_Material supplied_:
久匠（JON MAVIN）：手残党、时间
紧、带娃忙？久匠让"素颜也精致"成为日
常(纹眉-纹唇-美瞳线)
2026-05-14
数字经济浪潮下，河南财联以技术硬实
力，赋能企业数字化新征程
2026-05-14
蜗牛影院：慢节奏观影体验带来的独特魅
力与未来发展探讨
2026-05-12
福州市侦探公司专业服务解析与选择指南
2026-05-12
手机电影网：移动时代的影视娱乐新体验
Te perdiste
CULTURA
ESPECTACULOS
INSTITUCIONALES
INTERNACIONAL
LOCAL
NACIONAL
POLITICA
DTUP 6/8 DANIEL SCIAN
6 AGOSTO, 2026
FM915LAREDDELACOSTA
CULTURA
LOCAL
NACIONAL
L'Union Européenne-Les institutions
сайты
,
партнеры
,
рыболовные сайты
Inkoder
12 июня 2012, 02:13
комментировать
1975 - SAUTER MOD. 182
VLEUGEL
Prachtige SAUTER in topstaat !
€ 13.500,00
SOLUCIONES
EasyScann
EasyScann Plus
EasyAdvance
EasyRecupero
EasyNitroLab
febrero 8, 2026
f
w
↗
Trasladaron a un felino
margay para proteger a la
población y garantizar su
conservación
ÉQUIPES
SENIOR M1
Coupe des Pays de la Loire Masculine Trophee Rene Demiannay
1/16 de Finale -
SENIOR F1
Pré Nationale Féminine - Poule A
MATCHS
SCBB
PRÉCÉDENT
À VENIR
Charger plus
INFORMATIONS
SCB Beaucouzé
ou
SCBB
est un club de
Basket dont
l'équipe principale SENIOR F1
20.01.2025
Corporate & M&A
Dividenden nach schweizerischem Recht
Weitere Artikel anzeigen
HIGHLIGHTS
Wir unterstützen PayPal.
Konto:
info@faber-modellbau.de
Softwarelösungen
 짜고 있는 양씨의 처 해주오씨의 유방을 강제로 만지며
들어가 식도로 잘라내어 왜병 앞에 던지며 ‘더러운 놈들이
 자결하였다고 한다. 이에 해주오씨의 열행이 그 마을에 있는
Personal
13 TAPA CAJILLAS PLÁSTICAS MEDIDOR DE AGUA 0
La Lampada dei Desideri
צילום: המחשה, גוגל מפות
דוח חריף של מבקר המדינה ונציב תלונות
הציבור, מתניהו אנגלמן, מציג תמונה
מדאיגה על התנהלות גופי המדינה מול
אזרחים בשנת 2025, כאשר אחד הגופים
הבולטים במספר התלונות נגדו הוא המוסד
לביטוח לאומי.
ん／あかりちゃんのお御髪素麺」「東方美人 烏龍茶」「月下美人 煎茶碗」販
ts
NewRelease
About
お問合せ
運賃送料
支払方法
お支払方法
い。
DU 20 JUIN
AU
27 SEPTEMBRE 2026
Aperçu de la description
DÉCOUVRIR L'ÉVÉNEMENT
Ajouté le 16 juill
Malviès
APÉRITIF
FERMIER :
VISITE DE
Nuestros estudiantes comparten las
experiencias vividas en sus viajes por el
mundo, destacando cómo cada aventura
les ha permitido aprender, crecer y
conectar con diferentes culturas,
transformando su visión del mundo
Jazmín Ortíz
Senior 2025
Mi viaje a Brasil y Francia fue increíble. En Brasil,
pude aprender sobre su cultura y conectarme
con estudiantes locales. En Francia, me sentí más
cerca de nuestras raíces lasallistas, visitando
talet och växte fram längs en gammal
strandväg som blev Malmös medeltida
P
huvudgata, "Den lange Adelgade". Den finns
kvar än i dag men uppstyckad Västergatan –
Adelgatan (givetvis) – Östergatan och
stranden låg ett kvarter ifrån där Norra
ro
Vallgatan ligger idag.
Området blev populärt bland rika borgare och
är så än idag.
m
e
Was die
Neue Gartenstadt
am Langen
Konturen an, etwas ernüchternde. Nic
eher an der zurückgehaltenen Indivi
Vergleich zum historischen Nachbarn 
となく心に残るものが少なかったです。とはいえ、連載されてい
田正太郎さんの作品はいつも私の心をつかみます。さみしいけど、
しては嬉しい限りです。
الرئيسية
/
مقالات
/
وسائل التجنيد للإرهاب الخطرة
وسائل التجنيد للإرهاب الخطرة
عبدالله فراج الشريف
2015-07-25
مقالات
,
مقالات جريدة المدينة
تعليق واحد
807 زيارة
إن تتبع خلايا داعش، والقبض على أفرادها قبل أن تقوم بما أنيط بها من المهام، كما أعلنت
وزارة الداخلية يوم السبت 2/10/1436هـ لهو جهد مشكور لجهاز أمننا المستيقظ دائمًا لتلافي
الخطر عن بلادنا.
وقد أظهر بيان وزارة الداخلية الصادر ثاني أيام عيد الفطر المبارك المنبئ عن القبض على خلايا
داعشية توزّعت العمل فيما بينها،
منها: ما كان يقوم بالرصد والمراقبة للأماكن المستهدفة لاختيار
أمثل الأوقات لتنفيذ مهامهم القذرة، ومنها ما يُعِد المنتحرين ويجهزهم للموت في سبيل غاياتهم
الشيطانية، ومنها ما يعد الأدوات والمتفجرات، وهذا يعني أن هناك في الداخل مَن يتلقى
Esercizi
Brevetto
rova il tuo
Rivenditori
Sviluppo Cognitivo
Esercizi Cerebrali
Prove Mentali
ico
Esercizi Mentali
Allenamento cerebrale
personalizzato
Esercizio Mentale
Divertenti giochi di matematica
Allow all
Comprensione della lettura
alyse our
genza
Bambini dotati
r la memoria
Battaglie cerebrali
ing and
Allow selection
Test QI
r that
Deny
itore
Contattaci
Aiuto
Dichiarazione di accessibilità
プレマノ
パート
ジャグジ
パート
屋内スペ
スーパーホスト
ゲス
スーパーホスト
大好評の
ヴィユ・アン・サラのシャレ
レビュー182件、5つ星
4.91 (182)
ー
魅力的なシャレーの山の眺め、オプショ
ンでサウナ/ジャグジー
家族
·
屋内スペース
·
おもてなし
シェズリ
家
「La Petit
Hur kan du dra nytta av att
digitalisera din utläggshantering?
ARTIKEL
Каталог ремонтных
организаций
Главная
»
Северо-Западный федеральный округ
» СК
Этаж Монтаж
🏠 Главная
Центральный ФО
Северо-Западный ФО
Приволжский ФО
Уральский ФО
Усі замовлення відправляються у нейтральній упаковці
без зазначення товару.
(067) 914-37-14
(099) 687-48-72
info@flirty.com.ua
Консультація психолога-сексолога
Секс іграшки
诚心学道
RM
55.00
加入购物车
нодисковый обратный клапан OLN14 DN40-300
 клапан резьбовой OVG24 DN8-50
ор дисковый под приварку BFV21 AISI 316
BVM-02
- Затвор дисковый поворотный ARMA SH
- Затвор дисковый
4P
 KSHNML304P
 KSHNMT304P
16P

_Assignment_: Exactly as given, set down all of the lines above.

_Response_:
久匠（JON MAVIN）：手残党、时间
紧、带娃忙？久匠让"素颜也精致"成为日
常(纹眉-纹唇-美瞳线)
2026-05-14
数字经济浪潮下，河南财联以技术硬实
力，赋能企业数字化新征程
2026-05-14
蜗牛影院：慢节奏观影体验带来的独特魅
力与未来发展探讨
2026-05-12
福州市侦探公司专业服务解析与选择指南
2026-05-12
手机电影网：移动时代的影视娱乐新体验
Te perdiste
CULTURA
ESPECTACULOS
INSTITUCIONALES
INTERNACIONAL
LOCAL
NACIONAL
POLITICA
DTUP 6/8 DANIEL SCIAN
6 AGOSTO, 2026
FM915LAREDDELACOSTA
CULTURA
LOCAL
NACIONAL
L'Union Européenne-Les institutions
сайты
,
партнеры
,
рыболовные сайты
Inkoder
12 июня 2012, 02:13
комментировать
1975 - SAUTER MOD. 182
VLEUGEL
Prachtige SAUTER in topstaat !
€ 13.500,00
SOLUCIONES
EasyScann
EasyScann Plus
EasyAdvance
EasyRecupero
EasyNitroLab
febrero 8, 2026
f
w
↗
Trasladaron a un felino
margay para proteger a la
población y garantizar su
conservación
ÉQUIPES
SENIOR M1
Coupe des Pays de la Loire Masculine Trophee Rene Demiannay
1/16 de Finale -
SENIOR F1
Pré Nationale Féminine - Poule A
MATCHS
SCBB
PRÉCÉDENT
À VENIR
Charger plus
INFORMATIONS
SCB Beaucouzé
ou
SCBB
est un club de
Basket dont
l'équipe principale SENIOR F1
20.01.2025
Corporate & M&A
Dividenden nach schweizerischem Recht
Weitere Artikel anzeigen
HIGHLIGHTS
Wir unterstützen PayPal.
Konto:
info@faber-modellbau.de
Softwarelösungen
 짜고 있는 양씨의 처 해주오씨의 유방을 강제로 만지며
들어가 식도로 잘라내어 왜병 앞에 던지며 ‘더러운 놈들이
 자결하였다고 한다. 이에 해주오씨의 열행이 그 마을에 있는
Personal
13 TAPA CAJILLAS PLÁSTICAS MEDIDOR DE AGUA 0
La Lampada dei Desideri
צילום: המחשה, גוגל מפות
דוח חריף של מבקר המדינה ונציב תלונות
הציבור, מתניהו אנגלמן, מציג תמונה
מדאיגה על התנהלות גופי המדינה מול
אזרחים בשנת 2025, כאשר אחד הגופים
הבולטים במספר התלונות נגדו הוא המוסד
לביטוח לאומי.
ん／あかりちゃんのお御髪素麺」「東方美人 烏龍茶」「月下美人 煎茶碗」販
ts
NewRelease
About
お問合せ
運賃送料
支払方法
お支払方法
い。
DU 20 JUIN
AU
27 SEPTEMBRE 2026
Aperçu de la description
DÉCOUVRIR L'ÉVÉNEMENT
Ajouté le 16 juill
Malviès
APÉRITIF
FERMIER :
VISITE DE
Nuestros estudiantes comparten las
experiencias vividas en sus viajes por el
mundo, destacando cómo cada aventura
les ha permitido aprender, crecer y
conectar con diferentes culturas,
transformando su visión del mundo
Jazmín Ortíz
Senior 2025
Mi viaje a Brasil y Francia fue increíble. En Brasil,
pude aprender sobre su cultura y conectarme
con estudiantes locales. En Francia, me sentí más
cerca de nuestras raíces lasallistas, visitando
talet och växte fram längs en gammal
strandväg som blev Malmös medeltida
P
huvudgata, "Den lange Adelgade". Den finns
kvar än i dag men uppstyckad Västergatan –
Adelgatan (givetvis) – Östergatan och
stranden låg ett kvarter ifrån där Norra
ro
Vallgatan ligger idag.
Området blev populärt bland rika borgare och
är så än idag.
m
e
Was die
Neue Gartenstadt
am Langen
Konturen an, etwas ernüchternde. Nic
eher an der zurückgehaltenen Indivi
Vergleich zum historischen Nachbarn 
となく心に残るものが少なかったです。とはいえ、連載されてい
田正太郎さんの作品はいつも私の心をつかみます。さみしいけど、
しては嬉しい限りです。
الرئيسية
/
مقالات
/
وسائل التجنيد للإرهاب الخطرة
وسائل التجنيد للإرهاب الخطرة
عبدالله فراج الشريف
2015-07-25
مقالات
,
مقالات جريدة المدينة
تعليق واحد
807 زيارة
إن تتبع خلايا داعش، والقبض على أفرادها قبل أن تقوم بما أنيط بها من المهام، كما أعلنت
وزارة الداخلية يوم السبت 2/10/1436هـ لهو جهد مشكور لجهاز أمننا المستيقظ دائمًا لتلافي
الخطر عن بلادنا.
وقد أظهر بيان وزارة الداخلية الصادر ثاني أيام عيد الفطر المبارك المنبئ عن القبض على خلايا
داعشية توزّعت العمل فيما بينها،
منها: ما كان يقوم بالرصد والمراقبة للأماكن المستهدفة لاختيار
أمثل الأوقات لتنفيذ مهامهم القذرة، ومنها ما يُعِد المنتحرين ويجهزهم للموت في سبيل غاياتهم
الشيطانية، ومنها ما يعد الأدوات والمتفجرات، وهذا يعني أن هناك في الداخل مَن يتلقى
Esercizi
Brevetto
rova il tuo
Rivenditori
Sviluppo Cognitivo
Esercizi Cerebrali
Prove Mentali
ico
Esercizi Mentali
Allenamento cerebrale
personalizzato
Esercizio Mentale
Divertenti giochi di matematica
Allow all
Comprensione della lettura
alyse our
genza
Bambini dotati
r la memoria
Battaglie cerebrali
ing and
Allow selection
Test QI
r that
Deny
itore
Contattaci
Aiuto
Dichiarazione di accessibilità
プレマノ
パート
ジャグジ
パート
屋内スペ
スーパーホスト
ゲス
スーパーホスト
大好評の
ヴィユ・アン・サラのシャレ
レビュー182件、5つ星
4.91 (182)
ー
魅力的なシャレーの山の眺め、オプショ
ンでサウナ/ジャグジー
家族
·
屋内スペース
·
おもてなし
シェズリ
家
「La Petit
Hur kan du dra nytta av att
digitalisera din utläggshantering?
ARTIKEL
Каталог ремонтных
организаций
Главная
»
Северо-Западный федеральный округ
» СК
Этаж Монтаж
🏠 Главная
Центральный ФО
Северо-Западный ФО
Приволжский ФО
Уральский ФО
Усі замовлення відправляються у нейтральній упаковці
без зазначення товару.
(067) 914-37-14
(099) 687-48-72
info@flirty.com.ua
Консультація психолога-сексолога
Секс іграшки
诚心学道
RM
55.00
加入购物车
нодисковый обратный клапан OLN14 DN40-300
 клапан резьбовой OVG24 DN8-50
ор дисковый под приварку BFV21 AISI 316
BVM-02
- Затвор дисковый поворотный ARMA SH
- Затвор дисковый
4P
 KSHNML304P
 KSHNMT304P
16P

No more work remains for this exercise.